- **WORK INSTRUCTION**
Copy the text in the listing below word for word, keeping each line as it appears, and leave out the pictures.

- **INFORMATION PROVIDED**
--- START ---
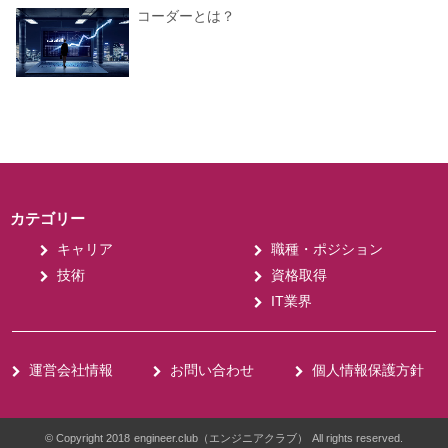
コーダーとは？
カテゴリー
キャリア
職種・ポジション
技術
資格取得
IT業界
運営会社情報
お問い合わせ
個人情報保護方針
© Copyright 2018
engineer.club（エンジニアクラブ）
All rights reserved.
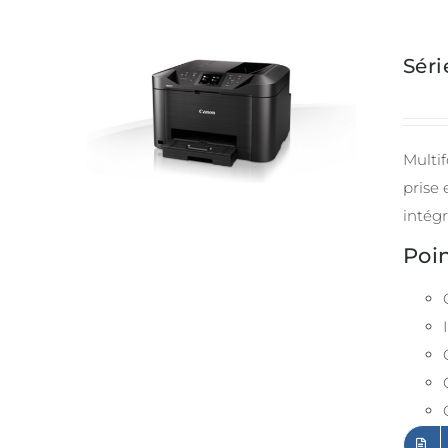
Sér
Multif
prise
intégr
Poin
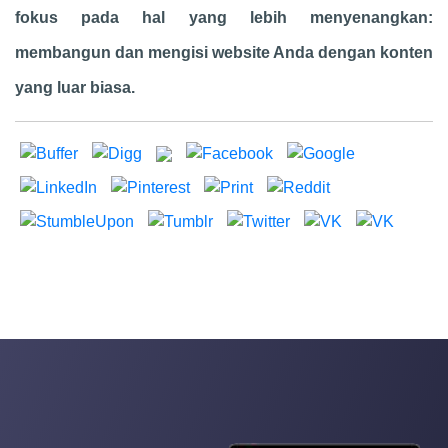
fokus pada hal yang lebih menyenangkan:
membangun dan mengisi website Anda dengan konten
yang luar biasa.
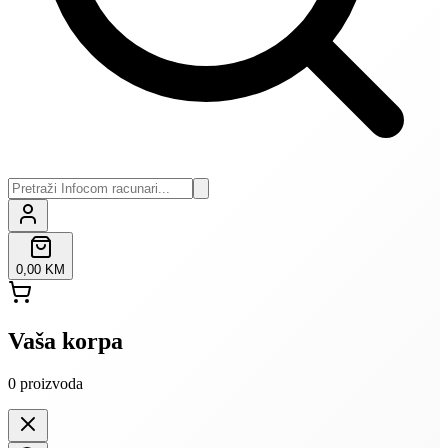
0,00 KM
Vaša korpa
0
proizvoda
--- END ---
- **WRITTEN SOLUTION**
コーダーとは？
カテゴリー
キャリア
職種・ポジション
技術
資格取得
IT業界
運営会社情報
お問い合わせ
個人情報保護方針
© Copyright 2018
engineer.club（エンジニアクラブ）
All rights reserved.
Sér
Multif
prise
intégr
Poin
fokus pada hal yang lebih menyenangkan:
membangun dan mengisi website Anda dengan konten
yang luar biasa.
0,00 KM
Vaša korpa
0
proizvoda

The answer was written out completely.